There’s a lie that restoration means minimising the failure, downplaying the damage, or polishing up a testimony. Sweeping it under the tarmac. No, gospel restoration is honest. Peter didn’t bounce back like a Whac-A-Mole. He broke. And Jesus built him anew. Not as a leader who could never fall again, but one who knows what it means to be caught by mercy.
My subscription list is growing so I may not necessary know who you are, but if you’re carrying failure like it’s the end of your story, remember the smell of fish on the fire. This isn’t the kind of grace that excuses. It’s the kind that transforms. There’s a path from shame to calling, but it walks through the truth.
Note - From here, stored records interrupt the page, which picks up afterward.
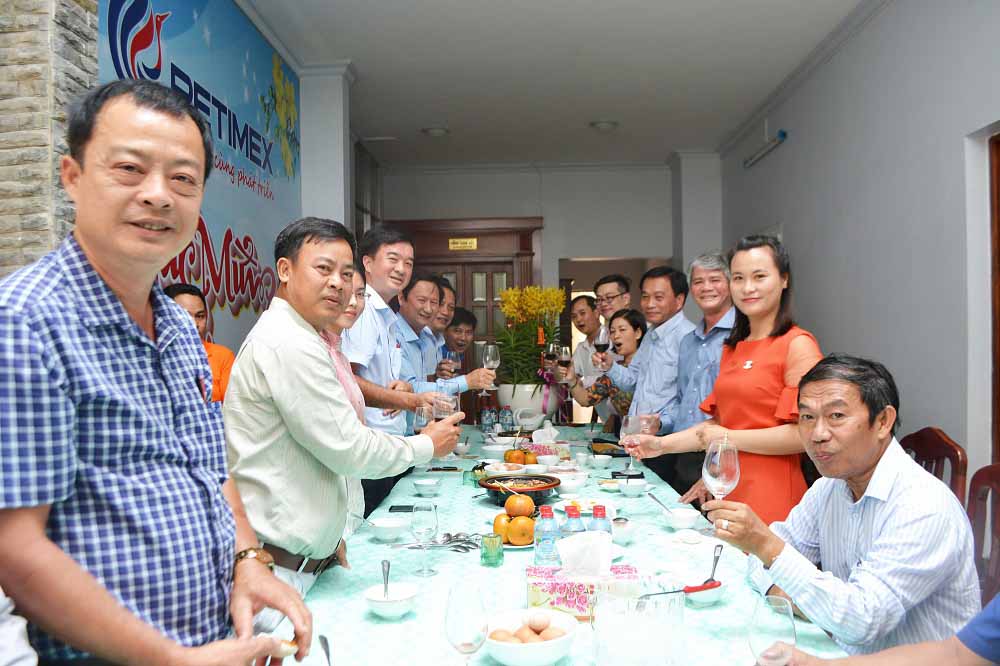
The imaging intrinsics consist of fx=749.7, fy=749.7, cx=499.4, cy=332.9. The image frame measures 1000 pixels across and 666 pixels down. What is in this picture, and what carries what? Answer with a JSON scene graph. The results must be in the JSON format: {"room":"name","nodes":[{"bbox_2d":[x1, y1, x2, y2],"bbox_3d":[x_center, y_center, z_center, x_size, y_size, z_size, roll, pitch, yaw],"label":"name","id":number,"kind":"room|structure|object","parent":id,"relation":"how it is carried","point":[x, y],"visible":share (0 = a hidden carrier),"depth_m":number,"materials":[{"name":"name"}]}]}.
{"room":"dining room","nodes":[
{"label":"dining room","id":0,"kind":"room"},
{"bbox_2d":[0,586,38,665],"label":"person","id":1,"kind":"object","parent":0,"point":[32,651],"visible":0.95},
{"bbox_2d":[0,0,99,277],"bbox_3d":[-1.739,-0.516,2.611,0.436,3.444,0.880,-1,0,2],"label":"stone wall","id":2,"kind":"structure","parent":0,"point":[24,37],"depth_m":2.57,"materials":[{"name":"stone"}]},
{"bbox_2d":[0,79,312,665],"bbox_3d":[-0.680,0.329,1.360,0.514,1.465,0.678,-1,0,-13],"label":"man","id":3,"kind":"object","parent":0,"point":[63,294],"visible":0.98,"depth_m":1.20},
{"bbox_2d":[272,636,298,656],"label":"bread piece","id":4,"kind":"object","parent":3,"relation":"in","point":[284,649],"visible":0.6,"depth_m":1.39,"materials":[{"name":"food"}]},
{"bbox_2d":[161,282,234,402],"bbox_3d":[-1.351,0.304,3.274,0.448,1.034,0.473,-1,0,2],"label":"man","id":5,"kind":"object","parent":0,"point":[182,299],"visible":0.23,"depth_m":3.29},
{"bbox_2d":[100,0,298,355],"bbox_3d":[-1.543,-0.659,4.165,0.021,2.508,2.872,-1,0,2],"label":"banner","id":6,"kind":"object","parent":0,"point":[175,24],"visible":0.56,"depth_m":4.25,"materials":[{"name":"blue plastic"}]},
{"bbox_2d":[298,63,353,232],"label":"pillar","id":7,"kind":"structure","parent":0,"point":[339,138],"depth_m":5.52,"materials":[{"name":"white paint"}]},
{"bbox_2d":[221,218,458,606],"bbox_3d":[-0.458,0.425,2.140,0.497,1.434,0.680,-1,0,33],"label":"man","id":8,"kind":"object","parent":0,"point":[284,356],"visible":0.86,"depth_m":1.92},
{"bbox_2d":[412,404,433,431],"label":"wine glass","id":9,"kind":"object","parent":8,"relation":"in","point":[421,424],"visible":0.71,"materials":[{"name":"clear glass"}]},
{"bbox_2d":[432,389,457,420],"bbox_3d":[-0.178,0.289,2.442,0.089,0.198,0.089,-1,0,20],"label":"wine glass","id":10,"kind":"object","parent":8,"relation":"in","point":[447,410],"visible":0.76,"depth_m":2.42,"materials":[{"name":"clear glass"}]},
{"bbox_2d":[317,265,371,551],"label":"woman","id":11,"kind":"object","parent":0,"point":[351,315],"visible":0.16,"depth_m":2.72},
{"bbox_2d":[342,224,477,524],"bbox_3d":[-0.469,0.388,3.335,0.545,1.724,0.597,-1,0,2],"label":"man","id":12,"kind":"object","parent":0,"point":[384,294],"visible":0.63,"depth_m":3.21},
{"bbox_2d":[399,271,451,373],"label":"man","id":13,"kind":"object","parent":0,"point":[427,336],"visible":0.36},
{"bbox_2d":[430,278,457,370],"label":"man","id":14,"kind":"object","parent":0,"point":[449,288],"visible":0.26,"depth_m":4.85},
{"bbox_2d":[392,273,495,427],"bbox_3d":[-0.404,0.423,4.065,0.582,1.421,0.604,-1,0,2],"label":"man","id":15,"kind":"object","parent":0,"point":[419,292],"visible":0.53,"depth_m":3.92},
{"bbox_2d":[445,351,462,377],"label":"wine glass","id":16,"kind":"object","parent":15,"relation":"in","point":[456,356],"visible":0.72,"depth_m":4.39,"materials":[{"name":"glass"}]},
{"bbox_2d":[481,341,500,395],"bbox_3d":[-0.044,0.176,3.651,0.090,0.243,0.089,-1,0,2],"label":"wine glass","id":17,"kind":"object","parent":15,"relation":"in","point":[490,356],"visible":0.96,"depth_m":3.63,"materials":[{"name":"clear glass"}]},
{"bbox_2d":[437,307,478,376],"bbox_3d":[-0.362,0.445,5.512,0.511,1.210,0.524,-1,0,2],"label":"man","id":18,"kind":"object","parent":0,"point":[466,321],"visible":0.46,"depth_m":5.49},
{"bbox_2d":[368,160,710,416],"bbox_3d":[0.526,-0.234,8.178,3.772,3.196,0.392,-1,0,2],"label":"back wall","id":19,"kind":"structure","parent":0,"point":[525,204],"depth_m":8.09,"materials":[{"name":"white paint"}]},
{"bbox_2d":[386,216,542,420],"bbox_3d":[-0.353,0.105,7.934,1.776,2.525,0.208,-1,0,2],"label":"wooden door","id":20,"kind":"structure","parent":19,"relation":"in","point":[474,257],"depth_m":7.91,"materials":[{"name":"brown wood"}]},
{"bbox_2d":[448,237,477,250],"bbox_3d":[-0.403,-0.944,8.010,0.436,0.121,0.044,-1,0,2],"label":"door sign","id":21,"kind":"object","parent":20,"relation":"attached to","point":[474,245],"visible":0.96,"depth_m":8.01,"materials":[{"name":"gold"}]},
{"bbox_2d":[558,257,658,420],"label":"doorway","id":22,"kind":"object","parent":19,"relation":"in","point":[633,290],"visible":0.36,"depth_m":8.10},
{"bbox_2d":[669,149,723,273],"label":"pillar","id":23,"kind":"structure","parent":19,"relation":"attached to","point":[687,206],"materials":[{"name":"grey paint"}]},
{"bbox_2d":[235,0,867,168],"bbox_3d":[0.265,-1.922,3.918,4.104,0.125,8.683,-1,0,2],"label":"ceiling","id":24,"kind":"structure","parent":0,"point":[582,119],"depth_m":5.25,"materials":[{"name":"white paint"}]},
{"bbox_2d":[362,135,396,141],"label":"ceiling light","id":25,"kind":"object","parent":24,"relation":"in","point":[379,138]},
{"bbox_2d":[421,125,449,136],"bbox_3d":[-0.588,-1.863,6.897,0.244,0.058,0.235,-1,0,2],"label":"ceiling light","id":26,"kind":"object","parent":24,"relation":"attached to","point":[437,131],"visible":0.99,"depth_m":6.86,"materials":[{"name":"white"}]},
{"bbox_2d":[590,119,618,130],"bbox_3d":[0.945,-1.877,6.767,0.241,0.062,0.232,-1,0,2],"label":"ceiling light","id":27,"kind":"object","parent":24,"relation":"attached to","point":[605,125],"visible":0.99,"depth_m":6.73,"materials":[{"name":"white"}]},
{"bbox_2d":[262,424,852,665],"bbox_3d":[0.123,1.000,2.963,1.295,0.731,3.487,-1,0,2],"label":"dining table","id":28,"kind":"object","parent":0,"point":[476,567],"visible":0.54,"depth_m":1.93,"materials":[{"name":"teal fabric"}]},
{"bbox_2d":[318,634,332,665],"bbox_3d":[-0.321,0.616,1.409,0.026,0.013,0.188,0,0,-20],"label":"spoon","id":29,"kind":"object","parent":28,"relation":"on","point":[321,637],"visible":0.99,"depth_m":1.46,"materials":[{"name":"silver metal"}]},
{"bbox_2d":[367,517,408,541],"bbox_3d":[-0.342,0.606,2.305,0.134,0.055,0.136,-1,0,2],"label":"bowl","id":30,"kind":"object","parent":28,"relation":"on","point":[386,525],"visible":0.99,"depth_m":2.28,"materials":[{"name":"white ceramic"}]},
{"bbox_2d":[363,582,417,618],"bbox_3d":[-0.244,0.605,1.692,0.126,0.055,0.127,-1,0,2],"label":"bowl","id":31,"kind":"object","parent":28,"relation":"on","point":[380,606],"visible":0.92,"depth_m":1.68,"materials":[{"name":"white ceramic"}]},
{"bbox_2d":[380,558,391,599],"bbox_3d":[-0.266,0.587,1.761,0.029,0.047,0.151,-1,0,-10],"label":"spoon","id":32,"kind":"object","parent":31,"relation":"in","point":[388,566],"visible":0.8,"depth_m":1.78,"materials":[{"name":"silver metal"}]},
{"bbox_2d":[388,504,414,512],"bbox_3d":[-0.332,0.626,2.678,0.122,0.010,0.077,-1,0,2],"label":"smartphone","id":33,"kind":"object","parent":28,"relation":"on","point":[394,511],"visible":0.91,"depth_m":2.66,"materials":[{"name":"black"}]},
{"bbox_2d":[409,502,439,578],"bbox_3d":[-0.197,0.536,1.955,0.078,0.190,0.080,-1,0,2],"label":"wine glass","id":34,"kind":"object","parent":28,"relation":"on","point":[427,507],"visible":0.99,"depth_m":1.93,"materials":[{"name":"clear glass"}]},
{"bbox_2d":[413,478,441,495],"bbox_3d":[-0.283,0.603,2.929,0.124,0.054,0.128,-1,0,2],"label":"bowl","id":35,"kind":"object","parent":28,"relation":"on","point":[425,486],"visible":0.98,"depth_m":2.90,"materials":[{"name":"white ceramic"}]},
{"bbox_2d":[401,532,480,550],"bbox_3d":[-0.155,0.611,2.204,0.225,0.024,0.186,-1,0,2],"label":"cutlery","id":36,"kind":"object","parent":28,"relation":"on","point":[447,540],"visible":0.73,"depth_m":2.20,"materials":[{"name":"silver metal"}]},
{"bbox_2d":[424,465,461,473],"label":"smartphone","id":37,"kind":"object","parent":28,"relation":"on","point":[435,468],"visible":0.98,"depth_m":3.37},
{"bbox_2d":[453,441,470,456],"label":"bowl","id":38,"kind":"object","parent":28,"relation":"on","point":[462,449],"visible":0.96,"depth_m":3.80,"materials":[{"name":"white ceramic"}]},
{"bbox_2d":[444,581,488,665],"bbox_3d":[-0.056,0.524,1.273,0.080,0.196,0.083,-1,0,2],"label":"wine glass","id":39,"kind":"object","parent":28,"relation":"on","point":[462,643],"visible":0.99,"depth_m":1.25,"materials":[{"name":"clear glass"}]},
{"bbox_2d":[480,406,494,431],"bbox_3d":[-0.076,0.546,4.715,0.073,0.171,0.072,-1,0,2],"label":"water bottle","id":40,"kind":"object","parent":28,"relation":"on","point":[484,422],"visible":0.99,"depth_m":4.69,"materials":[{"name":"plastic"}]},
{"bbox_2d":[480,532,503,566],"bbox_3d":[-0.021,0.587,2.032,0.062,0.079,0.063,-1,0,2],"label":"green glass","id":41,"kind":"object","parent":28,"relation":"on","point":[492,540],"visible":0.99,"depth_m":2.01,"materials":[{"name":"green glass"}]},
{"bbox_2d":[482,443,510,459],"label":"bowl","id":42,"kind":"object","parent":28,"relation":"on","point":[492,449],"visible":0.91,"depth_m":3.70,"materials":[{"name":"white ceramic"}]},
{"bbox_2d":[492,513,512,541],"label":"orange","id":43,"kind":"object","parent":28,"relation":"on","point":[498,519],"visible":0.75,"depth_m":2.18,"materials":[{"name":"orange food"}]},
{"bbox_2d":[482,462,527,477],"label":"bowl","id":44,"kind":"object","parent":28,"relation":"on","point":[496,470],"visible":0.9,"depth_m":3.26,"materials":[{"name":"white ceramic"}]},
{"bbox_2d":[499,406,512,430],"bbox_3d":[0.036,0.546,4.645,0.071,0.174,0.070,-1,0,2],"label":"water bottle","id":45,"kind":"object","parent":28,"relation":"on","point":[507,418],"visible":0.99,"depth_m":4.62,"materials":[{"name":"plastic"}]},
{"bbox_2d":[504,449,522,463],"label":"orange","id":46,"kind":"object","parent":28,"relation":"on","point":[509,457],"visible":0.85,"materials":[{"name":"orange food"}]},
{"bbox_2d":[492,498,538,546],"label":"orange pile","id":47,"kind":"object","parent":28,"relation":"on","point":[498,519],"visible":0.91,"depth_m":2.21,"materials":[{"name":"orange food"}]},
{"bbox_2d":[504,494,534,517],"bbox_3d":[0.062,0.539,2.351,0.089,0.074,0.088,-1,0,35],"label":"orange","id":48,"kind":"object","parent":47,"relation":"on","point":[511,499],"visible":0.97,"depth_m":2.32,"materials":[{"name":"orange food"}]},
{"bbox_2d":[478,473,560,502],"bbox_3d":[0.077,0.581,2.804,0.297,0.078,0.301,-1,0,2],"label":"hot pot","id":49,"kind":"object","parent":28,"relation":"on","point":[486,486],"visible":0.87,"depth_m":2.76,"materials":[{"name":"black ceramic"}]},
{"bbox_2d":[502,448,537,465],"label":"orange","id":50,"kind":"object","parent":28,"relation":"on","point":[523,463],"visible":0.91,"depth_m":3.41,"materials":[{"name":"orange food"}]},
{"bbox_2d":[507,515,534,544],"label":"orange","id":51,"kind":"object","parent":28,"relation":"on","point":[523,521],"visible":0.97,"depth_m":2.15,"materials":[{"name":"orange food"}]},
{"bbox_2d":[497,383,558,426],"bbox_3d":[0.174,0.479,4.850,0.400,0.290,0.393,-1,0,2],"label":"flower pot","id":52,"kind":"object","parent":28,"relation":"on","point":[515,399],"visible":0.77,"depth_m":4.72,"materials":[{"name":"white ceramic"}]},
{"bbox_2d":[492,285,566,391],"bbox_3d":[0.183,0.084,5.068,0.554,0.791,0.623,-1,0,2],"label":"yellow flowers","id":53,"kind":"object","parent":52,"relation":"in","point":[550,296],"visible":0.88,"depth_m":4.99,"materials":[{"name":"plant"}]},
{"bbox_2d":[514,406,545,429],"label":"teapot","id":54,"kind":"object","parent":28,"relation":"on","point":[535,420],"visible":0.99,"depth_m":4.65,"materials":[{"name":"white ceramic"}]},
{"bbox_2d":[483,608,577,665],"bbox_3d":[0.057,0.595,1.451,0.192,0.073,0.193,-1,0,2],"label":"bowl","id":55,"kind":"object","parent":28,"relation":"on","point":[509,659],"visible":0.85,"depth_m":1.42,"materials":[{"name":"white ceramic"}]},
{"bbox_2d":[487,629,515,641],"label":"egg","id":56,"kind":"object","parent":55,"relation":"in","point":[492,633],"visible":0.61,"depth_m":1.43,"materials":[{"name":"brown food"}]},
{"bbox_2d":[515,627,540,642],"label":"egg","id":57,"kind":"object","parent":55,"relation":"in","point":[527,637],"visible":0.75,"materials":[{"name":"brown food"}]},
{"bbox_2d":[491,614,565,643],"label":"eggs","id":58,"kind":"object","parent":55,"relation":"in","point":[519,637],"visible":0.9,"depth_m":1.43,"materials":[{"name":"brown food"}]},
{"bbox_2d":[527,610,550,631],"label":"egg","id":59,"kind":"object","parent":55,"relation":"in","point":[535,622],"visible":0.96,"depth_m":1.49,"materials":[{"name":"brown food"}]},
{"bbox_2d":[533,504,560,567],"bbox_3d":[0.124,0.533,1.901,0.066,0.189,0.064,-1,0,2],"label":"water bottle","id":60,"kind":"object","parent":28,"relation":"on","point":[550,515],"visible":0.78,"depth_m":1.88,"materials":[{"name":"clear plastic"}]},
{"bbox_2d":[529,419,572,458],"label":"tissue box","id":61,"kind":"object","parent":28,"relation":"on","point":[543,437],"visible":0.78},
{"bbox_2d":[556,473,587,494],"bbox_3d":[0.275,0.595,2.922,0.138,0.064,0.140,-1,0,2],"label":"bowl","id":62,"kind":"object","parent":28,"relation":"on","point":[572,484],"visible":0.99,"depth_m":2.89,"materials":[{"name":"white ceramic"}]},
{"bbox_2d":[561,505,584,537],"bbox_3d":[0.194,0.537,1.936,0.063,0.184,0.062,-1,0,2],"label":"water bottle","id":63,"kind":"object","parent":28,"relation":"on","point":[574,529],"visible":0.4,"depth_m":1.92,"materials":[{"name":"clear plastic"}]},
{"bbox_2d":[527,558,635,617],"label":"tissue box","id":64,"kind":"object","parent":28,"relation":"on","point":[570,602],"visible":0.76,"depth_m":1.66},
{"bbox_2d":[556,528,613,577],"bbox_3d":[0.194,0.485,1.672,0.133,0.102,0.108,-1,0,2],"label":"tissue","id":65,"kind":"object","parent":64,"relation":"in","point":[588,542],"visible":0.98,"depth_m":1.64,"materials":[{"name":"white paper"}]},
{"bbox_2d":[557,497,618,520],"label":"plate","id":66,"kind":"object","parent":28,"relation":"on","point":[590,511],"visible":0.43,"depth_m":2.63,"materials":[{"name":"white"}]},
{"bbox_2d":[588,504,611,534],"bbox_3d":[0.261,0.538,1.959,0.062,0.178,0.061,-1,0,2],"label":"water bottle","id":67,"kind":"object","parent":28,"relation":"on","point":[603,515],"visible":0.36,"depth_m":1.94,"materials":[{"name":"clear plastic"}]},
{"bbox_2d":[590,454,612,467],"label":"bowl","id":68,"kind":"object","parent":28,"relation":"on","point":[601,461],"visible":0.97,"depth_m":3.40,"materials":[{"name":"white ceramic"}]},
{"bbox_2d":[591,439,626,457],"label":"plate","id":69,"kind":"object","parent":28,"relation":"on","point":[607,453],"visible":0.82,"depth_m":3.86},
{"bbox_2d":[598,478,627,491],"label":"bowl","id":70,"kind":"object","parent":28,"relation":"on","point":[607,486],"visible":0.91,"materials":[{"name":"white ceramic"}]},
{"bbox_2d":[610,516,634,542],"bbox_3d":[0.356,0.594,2.261,0.103,0.058,0.111,-1,0,2],"label":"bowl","id":71,"kind":"object","parent":28,"relation":"on","point":[623,529],"visible":0.83,"depth_m":2.23,"materials":[{"name":"white ceramic"}]},
{"bbox_2d":[618,478,648,496],"bbox_3d":[0.513,0.599,2.906,0.134,0.055,0.138,-1,0,2],"label":"bowl","id":72,"kind":"object","parent":28,"relation":"on","point":[635,490],"visible":0.99,"depth_m":2.87,"materials":[{"name":"white ceramic"}]},
{"bbox_2d":[590,575,684,665],"bbox_3d":[0.252,0.539,1.367,0.174,0.176,0.176,-1,0,2],"label":"glass pitcher","id":73,"kind":"object","parent":28,"relation":"on","point":[646,641],"visible":1,"depth_m":1.31,"materials":[{"name":"clear glass"}]},
{"bbox_2d":[663,506,699,529],"bbox_3d":[0.583,0.597,2.404,0.128,0.050,0.131,-1,0,2],"label":"bowl","id":74,"kind":"object","parent":28,"relation":"on","point":[685,523],"visible":1,"depth_m":2.38,"materials":[{"name":"white ceramic"}]},
{"bbox_2d":[645,491,673,512],"bbox_3d":[0.549,0.587,2.532,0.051,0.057,0.197,-1,0,-11],"label":"spoon","id":75,"kind":"object","parent":74,"relation":"in","point":[654,498],"visible":0.91,"depth_m":2.57,"materials":[{"name":"silver metal"}]},
{"bbox_2d":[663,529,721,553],"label":"plate","id":76,"kind":"object","parent":28,"relation":"on","point":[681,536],"visible":0.98,"depth_m":2.16,"materials":[{"name":"white ceramic"}]},
{"bbox_2d":[680,572,728,604],"bbox_3d":[0.470,0.600,1.764,0.136,0.053,0.136,-1,0,2],"label":"bowl","id":77,"kind":"object","parent":28,"relation":"on","point":[707,599],"visible":0.73,"depth_m":1.76,"materials":[{"name":"white ceramic"}]},
{"bbox_2d":[637,581,720,600],"bbox_3d":[0.380,0.566,1.634,0.215,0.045,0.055,-1,0,-11],"label":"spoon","id":78,"kind":"object","parent":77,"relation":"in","point":[697,589],"visible":0.82,"depth_m":1.63,"materials":[{"name":"red"}]},
{"bbox_2d":[702,543,723,586],"bbox_3d":[0.531,0.579,1.851,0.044,0.046,0.200,-1,0,25],"label":"spoon","id":79,"kind":"object","parent":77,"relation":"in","point":[717,558],"visible":0.76,"depth_m":1.85,"materials":[{"name":"silver metal"}]},
{"bbox_2d":[567,293,605,413],"bbox_3d":[0.744,0.456,5.749,0.515,1.441,0.524,-1,0,2],"label":"man","id":80,"kind":"object","parent":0,"point":[584,307],"visible":0.57,"depth_m":5.72},
{"bbox_2d":[568,308,644,423],"bbox_3d":[0.713,0.493,4.825,0.523,1.223,0.611,0,0,-34],"label":"woman","id":81,"kind":"object","parent":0,"point":[636,327],"visible":0.54,"depth_m":4.73},
{"bbox_2d":[546,342,559,367],"bbox_3d":[0.340,0.170,4.751,0.085,0.207,0.084,-1,0,2],"label":"wine glass","id":82,"kind":"object","parent":81,"relation":"in","point":[552,352],"visible":0.85,"depth_m":4.73,"materials":[{"name":"glass"}]},
{"bbox_2d":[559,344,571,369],"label":"wine glass","id":83,"kind":"object","parent":81,"relation":"in","point":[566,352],"visible":0.86,"depth_m":4.63,"materials":[{"name":"glass"}]},
{"bbox_2d":[592,274,631,336],"bbox_3d":[0.801,0.222,5.325,0.458,1.224,0.455,-1,0,2],"label":"man","id":84,"kind":"object","parent":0,"point":[619,284],"visible":0.58,"depth_m":5.29},
{"bbox_2d":[596,263,696,482],"bbox_3d":[0.839,0.420,4.063,0.576,1.579,0.537,-1,-1,45],"label":"man","id":85,"kind":"object","parent":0,"point":[660,360],"visible":0.75,"depth_m":3.90},
{"bbox_2d":[594,326,609,364],"bbox_3d":[0.568,0.090,4.186,0.089,0.227,0.085,-1,0,2],"label":"wine glass","id":86,"kind":"object","parent":85,"relation":"in","point":[601,344],"visible":0.86,"depth_m":4.16,"materials":[{"name":"glass"}]},
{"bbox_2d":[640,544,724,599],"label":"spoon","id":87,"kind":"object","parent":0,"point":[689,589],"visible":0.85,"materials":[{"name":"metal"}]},
{"bbox_2d":[656,251,736,501],"bbox_3d":[1.035,0.423,3.638,0.545,1.589,0.550,0,0,-26],"label":"man","id":88,"kind":"object","parent":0,"point":[725,278],"visible":0.67,"depth_m":3.55},
{"bbox_2d":[623,236,825,526],"bbox_3d":[0.871,0.415,2.756,0.516,1.423,0.688,0,0,-36],"label":"woman","id":89,"kind":"object","parent":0,"point":[756,451],"visible":0.69,"depth_m":2.59},
{"bbox_2d":[620,413,644,471],"bbox_3d":[0.525,0.447,2.961,0.090,0.222,0.093,-1,0,2],"label":"wine glass","id":90,"kind":"object","parent":89,"relation":"in","point":[633,424],"visible":0.94,"depth_m":2.93,"materials":[{"name":"clear glass"}]},
{"bbox_2d":[715,0,999,498],"bbox_3d":[2.177,-0.360,3.127,0.193,3.232,8.065,-1,0,2],"label":"right wall","id":91,"kind":"structure","parent":0,"point":[791,233],"depth_m":4.09,"materials":[{"name":"paint"}]},
{"bbox_2d":[743,129,787,167],"bbox_3d":[2.182,-1.548,6.165,0.101,0.141,0.911,-1,0,2],"label":"wall lamp","id":92,"kind":"object","parent":91,"relation":"attached to","point":[783,134],"visible":0.98,"depth_m":6.14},
{"bbox_2d":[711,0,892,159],"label":"crown molding","id":93,"kind":"structure","parent":91,"relation":"attached to","point":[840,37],"depth_m":5.17,"materials":[{"name":"white paint"}]},
{"bbox_2d":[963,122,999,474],"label":"door frame","id":94,"kind":"structure","parent":91,"relation":"in","point":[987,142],"depth_m":3.38,"materials":[{"name":"wood"}]},
{"bbox_2d":[988,130,999,462],"bbox_3d":[2.246,0.289,2.839,0.190,2.302,1.213,-1,0,2],"label":"door","id":95,"kind":"structure","parent":91,"relation":"in","point":[999,177],"depth_m":3.32,"materials":[{"name":"brown wood"}]},
{"bbox_2d":[769,592,999,665],"bbox_3d":[0.815,0.515,1.122,0.690,1.384,0.712,0,0,-25],"label":"person","id":96,"kind":"object","parent":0,"point":[997,614],"visible":0.89,"depth_m":1.19},
{"bbox_2d":[748,594,796,665],"bbox_3d":[0.437,0.522,1.204,0.080,0.184,0.081,-1,0,2],"label":"wine glass","id":97,"kind":"object","parent":96,"relation":"in","point":[756,620],"visible":1,"depth_m":1.18,"materials":[{"name":"clear glass"}]},
{"bbox_2d":[900,428,967,506],"bbox_3d":[1.358,0.829,2.701,0.511,0.965,0.494,-1,0,2],"label":"wooden chair","id":98,"kind":"object","parent":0,"point":[920,451],"visible":0.2,"depth_m":2.62,"materials":[{"name":"brown wood"}]},
{"bbox_2d":[965,463,999,605],"bbox_3d":[1.227,0.835,2.045,0.520,0.926,0.500,-1,0,2],"label":"wooden chair","id":99,"kind":"object","parent":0,"point":[997,478],"visible":0.41,"depth_m":2.14,"materials":[{"name":"brown wood"}]},
{"bbox_2d":[707,353,982,661],"bbox_3d":[0.829,0.547,1.773,0.508,0.935,0.593,0,0,-20],"label":"man","id":100,"kind":"object","parent":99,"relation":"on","point":[860,519],"visible":0.92,"depth_m":1.62},
{"bbox_2d":[702,436,740,520],"bbox_3d":[0.542,0.382,1.835,0.090,0.229,0.092,-1,0,2],"label":"wine glass","id":101,"kind":"object","parent":100,"relation":"in","point":[728,465],"visible":0.93,"depth_m":1.81,"materials":[{"name":"clear glass"}]}
]}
No rewriting. Just redeeming.
And for those privileged friends of mine who lead, care or minister restoration with others, notice the pace. It’s not like me; task-driven, in a rush, save the world in a day. Jesus doesn’t lecture. He feeds. He listens. He cares. He listens. He invites. He waits. We rush too fast to reinstate or reject, but Christ restores through communion before commission. The table comes before the task. And the conversation isn’t strategy. It’s love.
So don’t pretend the charcoal fire never happened. Don’t write it out of your story. It’s part of the gospel now. Grace met you there. Grace cooked breakfast. Grace spoke your name three times and didn’t flinch once. And grace still says, Follow Me.